Jul 25, 2003 7:42 AM
|HE shouldn't have been doing more than 30, yet you admit YOU were doing 35?|
Jul 25, 2003 7:34 PM
|yeah, i admit, thats kinda hipocritical, but come on! A bike definitly has more control in stopping, swerving, and is less space, so could pull over and not do damage to something being at least 6 feet wide, whereas a bike is 3 at most. Another reason i was sprinting is because when i make a turn like this, i feel the car behind me gets pissed off and probably wants to run me off the road.|
|Something similar happened to me||Mel Erickson|
Jul 25, 2003 8:32 AM
|Many years ago I was riding down a rural county road. I was going about 25 down a hill and wanted to make a left hand turn at the bottom. I moved over to the left side of the lane and signaled about 150 ft. before the turn. I then put my left hand back on the bar to brake and make the turn. I glanced in my mirror about half way down the hill before I signaled and nobody was behind me. Just before I started to make the turn I glanced in my mirror again and saw a Mustang going pretty fast and passing me on the left. Not wanting to turn into the idiot I quickly pulled over to the right. He panicked, locked up his brakes and the rear end of his car swung around and hit me in the back wheel. Over the bars I flew, landing first on my head and rolling over onto my back and sliding about 20 ft. on the gravel shoulder. My back was hamburger and took about two hours in the emergency room to pick out the gravel and scrub up. He was a kid from Texas, got a ticket, no insurance, no money and I never recovered anything from him. My rear wheel was tacoed, bars bent, etc. His fault and he was cited but big deal. Never did find out what happened to him.|
Jul 25, 2003 9:44 AM
|In my experience, it has seldom mattered whose fault it was. The last automobile accident I had was the other persons fault. Totally destroyed a brand new company car but, other than some aches, abrasions and bruises didn't hurt me. They had neither insurance nor anything of value to attach. The MAJORITY of people I've met who have had a serious accident have told me the same thing.

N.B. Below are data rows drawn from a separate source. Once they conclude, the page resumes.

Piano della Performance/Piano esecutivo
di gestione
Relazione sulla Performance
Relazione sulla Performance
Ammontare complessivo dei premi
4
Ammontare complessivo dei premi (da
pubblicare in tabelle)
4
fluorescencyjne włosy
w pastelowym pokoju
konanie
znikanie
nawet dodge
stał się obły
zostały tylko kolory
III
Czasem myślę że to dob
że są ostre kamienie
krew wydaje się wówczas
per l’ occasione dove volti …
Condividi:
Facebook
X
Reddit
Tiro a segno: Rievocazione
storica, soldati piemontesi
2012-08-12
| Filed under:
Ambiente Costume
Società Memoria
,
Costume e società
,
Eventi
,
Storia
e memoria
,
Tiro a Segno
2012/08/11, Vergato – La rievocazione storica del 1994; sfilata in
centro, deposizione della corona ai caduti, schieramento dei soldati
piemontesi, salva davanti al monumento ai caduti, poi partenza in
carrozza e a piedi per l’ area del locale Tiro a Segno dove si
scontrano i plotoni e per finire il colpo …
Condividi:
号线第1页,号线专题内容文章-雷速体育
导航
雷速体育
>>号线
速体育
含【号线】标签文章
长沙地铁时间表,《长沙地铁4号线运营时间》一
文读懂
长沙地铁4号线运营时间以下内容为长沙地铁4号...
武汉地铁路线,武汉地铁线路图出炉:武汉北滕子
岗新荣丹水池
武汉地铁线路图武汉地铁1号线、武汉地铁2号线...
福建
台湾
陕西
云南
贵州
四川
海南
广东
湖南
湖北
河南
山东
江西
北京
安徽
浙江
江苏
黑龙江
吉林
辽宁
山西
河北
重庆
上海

I think that a small minority of uninsured indigent people cause a real high percentage of the traffic accidents. My advice is to avoid traffic accidents when you can and not spend too much time thinking about whose responsibility it is. You might as well plan on paying regardless of fault.

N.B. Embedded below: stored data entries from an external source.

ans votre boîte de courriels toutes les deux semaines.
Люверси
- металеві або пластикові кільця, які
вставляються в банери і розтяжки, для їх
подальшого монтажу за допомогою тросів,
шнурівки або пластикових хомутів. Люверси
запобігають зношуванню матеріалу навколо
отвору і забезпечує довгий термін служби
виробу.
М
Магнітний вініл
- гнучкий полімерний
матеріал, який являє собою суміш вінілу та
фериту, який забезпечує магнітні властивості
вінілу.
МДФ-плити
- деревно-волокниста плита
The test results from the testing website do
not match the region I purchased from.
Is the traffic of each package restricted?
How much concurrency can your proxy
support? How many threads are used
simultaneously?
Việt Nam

|What state? Most places, bikes have the same rights as cars.||BergMann|
Jul 25, 2003 10:29 AM
|I know in California, bicycles have the exact same rights as any other (motorized) vehicle.
I now live in NJ, where the drivers act as if cyclists have _no rights_ so I don't insist on the letter of the law here.

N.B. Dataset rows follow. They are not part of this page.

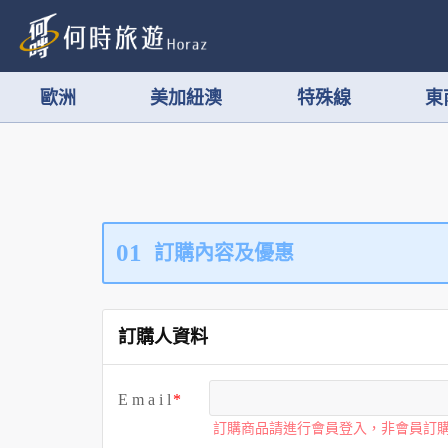
歐洲
美加紐澳
特殊線
東
01
訂購內容及優惠
訂購人資料
E m a i l
訂購商品請進行會員登入，非會員訂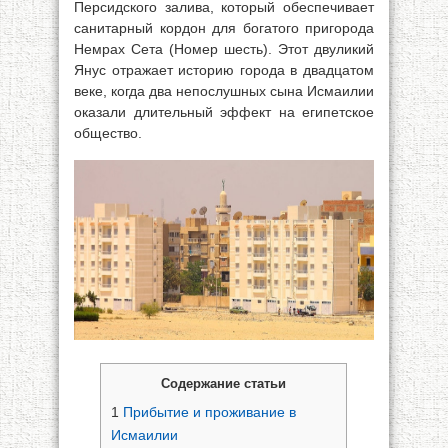
Персидского залива, который обеспечивает
санитарный кордон для богатого пригорода
Немрах Сета (Номер шесть). Этот двуликий
Янус отражает историю города в двадцатом
веке, когда два непослушных сына Исмаилии
оказали длительный эффект на египетское
общество.
Содержание статьи
1
Прибытие и проживание в
Исмаилии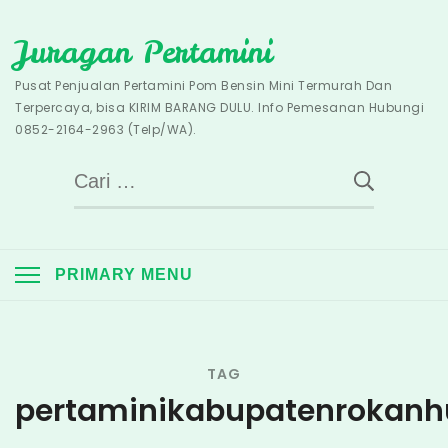
Skip
Juragan Pertamini
to
content
Pusat Penjualan Pertamini Pom Bensin Mini Termurah Dan
Terpercaya, bisa KIRIM BARANG DULU. Info Pemesanan Hubungi
0852-2164-2963 (Telp/WA).
Cari
untuk:
PRIMARY MENU
TAG
pertaminikabupatenrokanh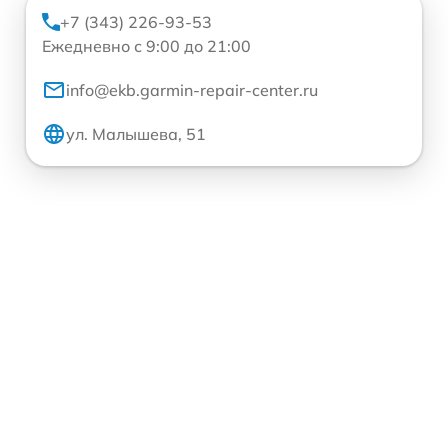
+7 (343) 226-93-53
Ежедневно с 9:00 до 21:00
info@ekb.garmin-repair-center.ru
ул. Малышева, 51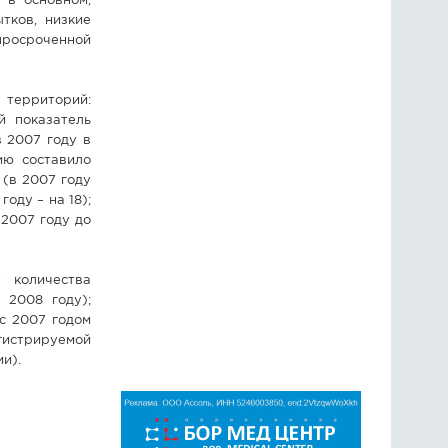
 в основном,
тков, низкие
росроченной
 территорий:
й показатель
 2007 году в
ию составило
 (в 2007 году
оду – на 18);
 2007 году до
 количества
 2008 году);
с 2007 годом
гистрируемой
и).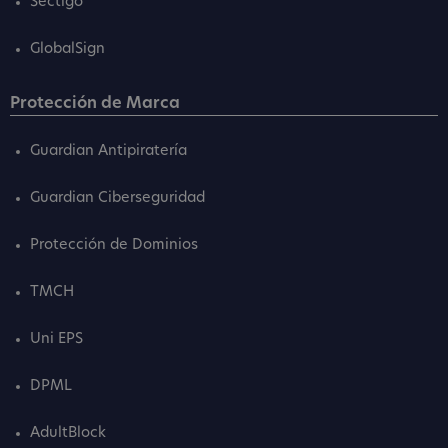
Sectigo
GlobalSign
Protección de Marca
Guardian Antipiratería
Guardian Ciberseguridad
Protección de Dominios
TMCH
Uni EPS
DPML
AdultBlock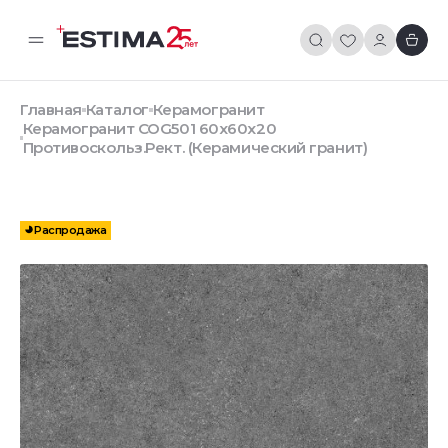
Главная
Каталог
Керамогранит
Керамогранит COG501 60x60x20
Противоскольз.Рект. (Керамический гранит)
Распродажа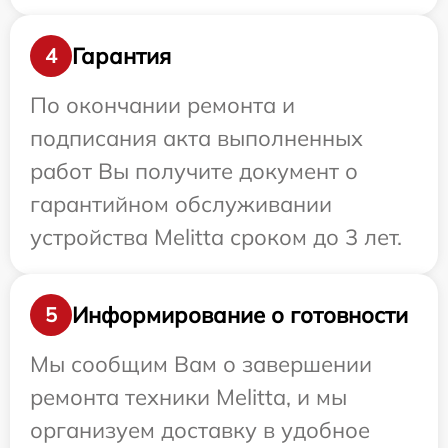
Гарантия
4
По окончании ремонта и
подписания акта выполненных
работ Вы получите документ о
гарантийном обслуживании
устройства Melitta сроком до 3 лет.
Информирование о готовности
5
Мы сообщим Вам о завершении
ремонта техники Melitta, и мы
организуем доставку в удобное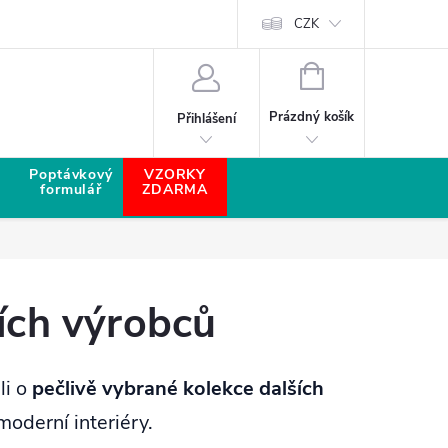
CZK
NÁKUPNÍ KOŠÍK
Prázdný košík
Přihlášení
Poptávkový
VZORKY
formulář
ZDARMA
ích výrobců
li o
pečlivě vybrané kolekce dalších
moderní interiéry.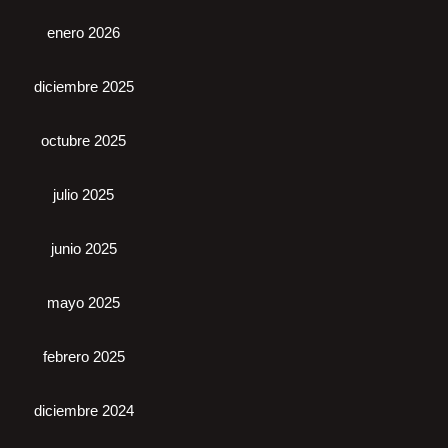
enero 2026
diciembre 2025
octubre 2025
julio 2025
junio 2025
mayo 2025
febrero 2025
diciembre 2024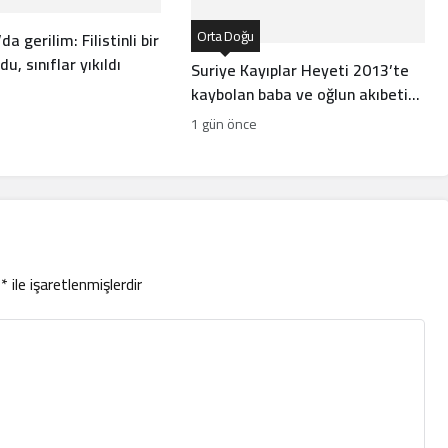
Orta Doğu
da gerilim: Filistinli bir
u, sınıflar yıkıldı
Suriye Kayıplar Heyeti 2013’te
kaybolan baba ve oğlun akıbetini
açıkladı
1 gün önce
r
*
ile işaretlenmişlerdir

|Some important lessons...||newridr|
Jul 25, 2003 10:45 AM
|Based on what everyone's said here and my own close brushes with disaster, I think one of the most important things to remember is that most drivers on the road are morons these days who exercise no due caution or concern for anyone else out on the road, especially bicycles. Look out for yourself and your riding partners and NEVER assume that the car sees you or isn't going to do something stupid.
I always make my intentions to turn way in advance and check behind me regularly, especially as I slide over to make a left hand turn.
Oh by the way, I also heard just yesterday, that if you ever wave a car by and the driver wrecks, it could come back upon you since you gave him the "all clear" to pass. Just some food for thought in an ever increasingly litigious society.